While there were some differences in how the three major cloud provides approach machine learning, their certifications focused on similar ideas: (a) taking models into production with scalability and reliability, (b) how to tackle issues such as privacy, bias, and explainability, and (c) how and when to leverage existing AI/ML solutions (cloud specific or through AutoML). In short, MLOps seemed to be a common theme amongst the three.
MLOps is said to be a combination of machine learning, devops, and data engineering. So it can be very challenging to learn. So here are some recommendations.
Prerequisite Knowledge
These certifications are aimed at professionals who already have some knowledge and experience in machine learning. Maybe you are a software engineer who is increasingly having to incorporate ML solutions. Perhaps you are a statistician dipping your toes in the cloud. Or you are a manager / consultant working in the AI field.
In any case, if you are new to programming and/or machine learning - you will need to start there.
π Computer Science for Web Programming Professional Certificate by Harvard through edX is a great introduction to computer science. It touches on Python, JavaScript, application development, databases and SQL, how the internet works, APIs, and a bit about security.
π Machine Learning Specialization by Stanford through Coursera is a great introduction to machine learning.
Books
π An Introduction to Statistical Learning by James, Witten, Hastie, and Tibshirani. It is never a bad idea to re-read this book for the "classical" machine learning models.
π Deep Learning with Python by Francois Chollet is another great introductory book, which covers deep learning models as well as working with images and text.
π Machine Learning Engineering by Andriy Burkov is a good book that touches on many of the MLOps topics that all machine learning engineers should know.
π Fundamentals of Data Engineering by Reis and Housley provides a very good overview of all things data engineering in a vendor/product-independent way.
Courses
π Machine Learning DevOps Engineer Nanodegree by Udacity covered a lot of ground (including tools such as MLflow and FastAPI, and concepts such as writing clean code and automated testing). Despite its cost, Udacity is also a great platform. Their nanodegrees take a project-based learning approach. Very hands-on and a very industry-informed curation of projects.

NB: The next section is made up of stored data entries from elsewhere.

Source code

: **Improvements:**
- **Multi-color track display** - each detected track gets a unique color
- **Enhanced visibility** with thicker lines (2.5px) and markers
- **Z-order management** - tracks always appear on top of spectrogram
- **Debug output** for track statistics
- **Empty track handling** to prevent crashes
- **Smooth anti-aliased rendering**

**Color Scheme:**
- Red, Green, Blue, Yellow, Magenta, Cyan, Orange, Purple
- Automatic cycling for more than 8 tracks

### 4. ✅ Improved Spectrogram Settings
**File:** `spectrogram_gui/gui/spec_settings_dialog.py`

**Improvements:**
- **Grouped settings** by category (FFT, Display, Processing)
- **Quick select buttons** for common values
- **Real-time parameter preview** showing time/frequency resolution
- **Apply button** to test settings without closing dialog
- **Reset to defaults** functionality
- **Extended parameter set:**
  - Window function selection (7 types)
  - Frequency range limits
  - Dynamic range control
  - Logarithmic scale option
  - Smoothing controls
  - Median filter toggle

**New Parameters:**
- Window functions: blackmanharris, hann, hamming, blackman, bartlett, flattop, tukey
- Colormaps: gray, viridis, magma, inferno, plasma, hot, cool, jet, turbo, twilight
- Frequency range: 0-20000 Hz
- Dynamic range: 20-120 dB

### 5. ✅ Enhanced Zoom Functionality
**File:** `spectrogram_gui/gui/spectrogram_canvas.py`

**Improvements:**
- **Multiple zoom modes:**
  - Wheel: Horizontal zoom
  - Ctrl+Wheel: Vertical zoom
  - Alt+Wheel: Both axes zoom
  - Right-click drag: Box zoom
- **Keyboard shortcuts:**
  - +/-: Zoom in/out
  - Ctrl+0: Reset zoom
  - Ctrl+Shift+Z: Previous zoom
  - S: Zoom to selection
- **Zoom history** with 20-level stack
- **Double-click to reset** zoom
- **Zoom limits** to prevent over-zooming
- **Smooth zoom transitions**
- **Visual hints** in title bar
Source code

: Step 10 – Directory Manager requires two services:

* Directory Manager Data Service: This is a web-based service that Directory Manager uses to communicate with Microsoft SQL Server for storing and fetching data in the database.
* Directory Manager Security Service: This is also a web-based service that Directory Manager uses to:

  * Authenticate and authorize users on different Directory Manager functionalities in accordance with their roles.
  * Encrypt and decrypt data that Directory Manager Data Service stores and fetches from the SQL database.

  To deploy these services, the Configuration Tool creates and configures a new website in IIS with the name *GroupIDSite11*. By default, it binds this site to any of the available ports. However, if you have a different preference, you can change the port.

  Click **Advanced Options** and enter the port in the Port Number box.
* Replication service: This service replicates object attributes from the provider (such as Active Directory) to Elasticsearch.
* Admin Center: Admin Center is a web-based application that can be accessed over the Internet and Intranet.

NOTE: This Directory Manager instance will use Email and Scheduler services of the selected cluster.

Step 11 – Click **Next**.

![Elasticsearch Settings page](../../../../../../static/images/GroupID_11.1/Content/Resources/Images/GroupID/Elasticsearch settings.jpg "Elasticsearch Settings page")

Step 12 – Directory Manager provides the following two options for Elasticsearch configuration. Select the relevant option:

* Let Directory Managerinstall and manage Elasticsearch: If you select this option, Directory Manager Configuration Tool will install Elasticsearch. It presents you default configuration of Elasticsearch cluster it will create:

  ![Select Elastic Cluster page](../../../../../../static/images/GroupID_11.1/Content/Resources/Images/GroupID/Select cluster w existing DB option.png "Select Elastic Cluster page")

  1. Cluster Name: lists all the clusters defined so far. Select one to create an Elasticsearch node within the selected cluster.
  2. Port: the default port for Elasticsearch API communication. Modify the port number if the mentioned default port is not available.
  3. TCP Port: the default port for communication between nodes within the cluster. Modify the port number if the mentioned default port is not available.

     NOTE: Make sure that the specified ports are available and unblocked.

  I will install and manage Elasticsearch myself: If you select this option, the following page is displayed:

You won't pass unless your project meets all criteria - so the nanodegrees can be quite time consuming, but their feedback system is amazing, and you can resubmit your projects as many times as you need to keep improving.
π Cloud Academy was a great learning platform - especially with the hands-on labs where they provide you temporary access to AWS, Azure, and Google Cloud, so that you can play around with the services you are learning about, rather than just reading about them. They have learning paths (which include video lessons, hands-on labs, quizzes, and practice exams) for the data engineering and machine learning certifications (and plenty more) on all three major cloud platforms.
Practice Exams
Avoid using "brain dumps" (where people try to remember exam questions and share them). Not only is it cheating, but there is no quality control - the questions would be worded incorrectly, or the "answers" will be wrong almost all of the time. The "best" or "official" practice exams are:
- Microsoft Azure: Measure Up. Amazing quality, basically the same coverage, style, and difficulty as the real thing.
- AWS: Tutorials Dojo. Good explanations, and similar level of difficulty as the real thing.
- Google Cloud: This one doesn't have an "official" partner. But the closest thing I could find was Whizlabs. Varying quality from question to question, but reasonable quality. I can confirm that these were not brain dumps. And I can confirm that the questions were mostly useful to study.